Task requirements:
Copy all of the data below, replacing each "speedometer" with "speed indicator" and leaving everything else unchanged.

═══ Information given ═══

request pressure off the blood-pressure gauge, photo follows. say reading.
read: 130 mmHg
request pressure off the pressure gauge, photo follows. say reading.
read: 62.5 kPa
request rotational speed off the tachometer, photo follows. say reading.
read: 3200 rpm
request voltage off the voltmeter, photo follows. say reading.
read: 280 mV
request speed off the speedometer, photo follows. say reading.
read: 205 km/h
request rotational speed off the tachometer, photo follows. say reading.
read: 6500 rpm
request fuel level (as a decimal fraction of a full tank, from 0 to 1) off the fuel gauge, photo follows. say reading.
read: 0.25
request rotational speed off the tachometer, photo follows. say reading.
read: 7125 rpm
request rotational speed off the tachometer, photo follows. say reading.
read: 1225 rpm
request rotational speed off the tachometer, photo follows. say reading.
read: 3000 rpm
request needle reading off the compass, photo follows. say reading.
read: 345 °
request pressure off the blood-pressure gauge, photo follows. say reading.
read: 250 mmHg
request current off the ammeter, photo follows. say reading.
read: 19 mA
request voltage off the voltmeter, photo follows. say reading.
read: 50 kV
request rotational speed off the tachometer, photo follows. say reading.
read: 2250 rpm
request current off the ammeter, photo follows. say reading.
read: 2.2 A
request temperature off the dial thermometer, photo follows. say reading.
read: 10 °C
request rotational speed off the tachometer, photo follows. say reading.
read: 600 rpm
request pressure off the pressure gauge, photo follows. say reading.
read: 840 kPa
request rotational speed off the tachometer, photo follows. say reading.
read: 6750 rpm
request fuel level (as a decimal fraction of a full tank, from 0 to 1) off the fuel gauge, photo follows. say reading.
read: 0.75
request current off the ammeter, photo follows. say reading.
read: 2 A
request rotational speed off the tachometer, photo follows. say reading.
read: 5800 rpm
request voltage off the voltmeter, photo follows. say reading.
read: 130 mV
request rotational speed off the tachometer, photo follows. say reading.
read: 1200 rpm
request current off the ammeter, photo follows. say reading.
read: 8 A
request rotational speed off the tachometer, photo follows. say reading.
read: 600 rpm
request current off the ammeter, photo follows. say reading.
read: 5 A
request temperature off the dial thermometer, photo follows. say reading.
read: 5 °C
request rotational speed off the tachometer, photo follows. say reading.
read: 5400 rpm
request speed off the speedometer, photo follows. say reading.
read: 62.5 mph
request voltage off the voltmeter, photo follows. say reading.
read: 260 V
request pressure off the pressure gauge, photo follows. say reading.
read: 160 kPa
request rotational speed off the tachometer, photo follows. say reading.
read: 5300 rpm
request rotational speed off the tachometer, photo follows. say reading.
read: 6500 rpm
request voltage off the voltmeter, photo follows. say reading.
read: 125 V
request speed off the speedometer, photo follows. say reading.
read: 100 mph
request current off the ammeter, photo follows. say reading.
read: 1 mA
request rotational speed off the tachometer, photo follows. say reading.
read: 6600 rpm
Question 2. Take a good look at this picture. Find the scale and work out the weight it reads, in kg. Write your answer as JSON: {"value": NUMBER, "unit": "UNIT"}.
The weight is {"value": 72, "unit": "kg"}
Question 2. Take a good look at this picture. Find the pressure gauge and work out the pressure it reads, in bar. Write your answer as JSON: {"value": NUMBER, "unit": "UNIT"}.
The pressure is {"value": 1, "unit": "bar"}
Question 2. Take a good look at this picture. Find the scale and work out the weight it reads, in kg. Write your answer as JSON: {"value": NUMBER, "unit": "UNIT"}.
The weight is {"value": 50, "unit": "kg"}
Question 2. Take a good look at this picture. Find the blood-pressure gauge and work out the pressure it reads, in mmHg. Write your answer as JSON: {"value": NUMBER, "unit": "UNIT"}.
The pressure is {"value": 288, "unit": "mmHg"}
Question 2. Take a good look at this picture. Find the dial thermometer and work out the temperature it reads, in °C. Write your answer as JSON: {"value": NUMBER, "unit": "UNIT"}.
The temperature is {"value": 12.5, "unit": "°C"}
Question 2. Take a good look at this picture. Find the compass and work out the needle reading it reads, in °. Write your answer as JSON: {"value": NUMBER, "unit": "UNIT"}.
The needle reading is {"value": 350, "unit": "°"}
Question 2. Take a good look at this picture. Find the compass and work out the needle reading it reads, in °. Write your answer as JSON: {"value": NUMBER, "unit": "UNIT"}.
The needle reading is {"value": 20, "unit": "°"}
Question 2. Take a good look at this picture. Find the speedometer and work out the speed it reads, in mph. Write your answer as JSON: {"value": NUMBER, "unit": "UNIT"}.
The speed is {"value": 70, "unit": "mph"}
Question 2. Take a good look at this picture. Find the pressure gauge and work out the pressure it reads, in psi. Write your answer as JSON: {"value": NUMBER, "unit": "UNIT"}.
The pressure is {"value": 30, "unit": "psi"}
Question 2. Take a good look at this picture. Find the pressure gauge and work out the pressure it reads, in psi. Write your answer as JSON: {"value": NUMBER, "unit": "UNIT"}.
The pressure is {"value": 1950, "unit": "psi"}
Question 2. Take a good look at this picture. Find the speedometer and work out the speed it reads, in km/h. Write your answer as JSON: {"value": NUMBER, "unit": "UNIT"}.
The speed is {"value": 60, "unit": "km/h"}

═══

Output for this task:
request pressure off the blood-pressure gauge, photo follows. say reading.
read: 130 mmHg
request pressure off the pressure gauge, photo follows. say reading.
read: 62.5 kPa
request rotational speed off the tachometer, photo follows. say reading.
read: 3200 rpm
request voltage off the voltmeter, photo follows. say reading.
read: 280 mV
request speed off the speed indicator, photo follows. say reading.
read: 205 km/h
request rotational speed off the tachometer, photo follows. say reading.
read: 6500 rpm
request fuel level (as a decimal fraction of a full tank, from 0 to 1) off the fuel gauge, photo follows. say reading.
read: 0.25
request rotational speed off the tachometer, photo follows. say reading.
read: 7125 rpm
request rotational speed off the tachometer, photo follows. say reading.
read: 1225 rpm
request rotational speed off the tachometer, photo follows. say reading.
read: 3000 rpm
request needle reading off the compass, photo follows. say reading.
read: 345 °
request pressure off the blood-pressure gauge, photo follows. say reading.
read: 250 mmHg
request current off the ammeter, photo follows. say reading.
read: 19 mA
request voltage off the voltmeter, photo follows. say reading.
read: 50 kV
request rotational speed off the tachometer, photo follows. say reading.
read: 2250 rpm
request current off the ammeter, photo follows. say reading.
read: 2.2 A
request temperature off the dial thermometer, photo follows. say reading.
read: 10 °C
request rotational speed off the tachometer, photo follows. say reading.
read: 600 rpm
request pressure off the pressure gauge, photo follows. say reading.
read: 840 kPa
request rotational speed off the tachometer, photo follows. say reading.
read: 6750 rpm
request fuel level (as a decimal fraction of a full tank, from 0 to 1) off the fuel gauge, photo follows. say reading.
read: 0.75
request current off the ammeter, photo follows. say reading.
read: 2 A
request rotational speed off the tachometer, photo follows. say reading.
read: 5800 rpm
request voltage off the voltmeter, photo follows. say reading.
read: 130 mV
request rotational speed off the tachometer, photo follows. say reading.
read: 1200 rpm
request current off the ammeter, photo follows. say reading.
read: 8 A
request rotational speed off the tachometer, photo follows. say reading.
read: 600 rpm
request current off the ammeter, photo follows. say reading.
read: 5 A
request temperature off the dial thermometer, photo follows. say reading.
read: 5 °C
request rotational speed off the tachometer, photo follows. say reading.
read: 5400 rpm
request speed off the speed indicator, photo follows. say reading.
read: 62.5 mph
request voltage off the voltmeter, photo follows. say reading.
read: 260 V
request pressure off the pressure gauge, photo follows. say reading.
read: 160 kPa
request rotational speed off the tachometer, photo follows. say reading.
read: 5300 rpm
request rotational speed off the tachometer, photo follows. say reading.
read: 6500 rpm
request voltage off the voltmeter, photo follows. say reading.
read: 125 V
request speed off the speed indicator, photo follows. say reading.
read: 100 mph
request current off the ammeter, photo follows. say reading.
read: 1 mA
request rotational speed off the tachometer, photo follows. say reading.
read: 6600 rpm
Question 2. Take a good look at this picture. Find the scale and work out the weight it reads, in kg. Write your answer as JSON: {"value": NUMBER, "unit": "UNIT"}.
The weight is {"value": 72, "unit": "kg"}
Question 2. Take a good look at this picture. Find the pressure gauge and work out the pressure it reads, in bar. Write your answer as JSON: {"value": NUMBER, "unit": "UNIT"}.
The pressure is {"value": 1, "unit": "bar"}
Question 2. Take a good look at this picture. Find the scale and work out the weight it reads, in kg. Write your answer as JSON: {"value": NUMBER, "unit": "UNIT"}.
The weight is {"value": 50, "unit": "kg"}
Question 2. Take a good look at this picture. Find the blood-pressure gauge and work out the pressure it reads, in mmHg. Write your answer as JSON: {"value": NUMBER, "unit": "UNIT"}.
The pressure is {"value": 288, "unit": "mmHg"}
Question 2. Take a good look at this picture. Find the dial thermometer and work out the temperature it reads, in °C. Write your answer as JSON: {"value": NUMBER, "unit": "UNIT"}.
The temperature is {"value": 12.5, "unit": "°C"}
Question 2. Take a good look at this picture. Find the compass and work out the needle reading it reads, in °. Write your answer as JSON: {"value": NUMBER, "unit": "UNIT"}.
The needle reading is {"value": 350, "unit": "°"}
Question 2. Take a good look at this picture. Find the compass and work out the needle reading it reads, in °. Write your answer as JSON: {"value": NUMBER, "unit": "UNIT"}.
The needle reading is {"value": 20, "unit": "°"}
Question 2. Take a good look at this picture. Find the speed indicator and work out the speed it reads, in mph. Write your answer as JSON: {"value": NUMBER, "unit": "UNIT"}.
The speed is {"value": 70, "unit": "mph"}
Question 2. Take a good look at this picture. Find the pressure gauge and work out the pressure it reads, in psi. Write your answer as JSON: {"value": NUMBER, "unit": "UNIT"}.
The pressure is {"value": 30, "unit": "psi"}
Question 2. Take a good look at this picture. Find the pressure gauge and work out the pressure it reads, in psi. Write your answer as JSON: {"value": NUMBER, "unit": "UNIT"}.
The pressure is {"value": 1950, "unit": "psi"}
Question 2. Take a good look at this picture. Find the speed indicator and work out the speed it reads, in km/h. Write your answer as JSON: {"value": NUMBER, "unit": "UNIT"}.
The speed is {"value": 60, "unit": "km/h"}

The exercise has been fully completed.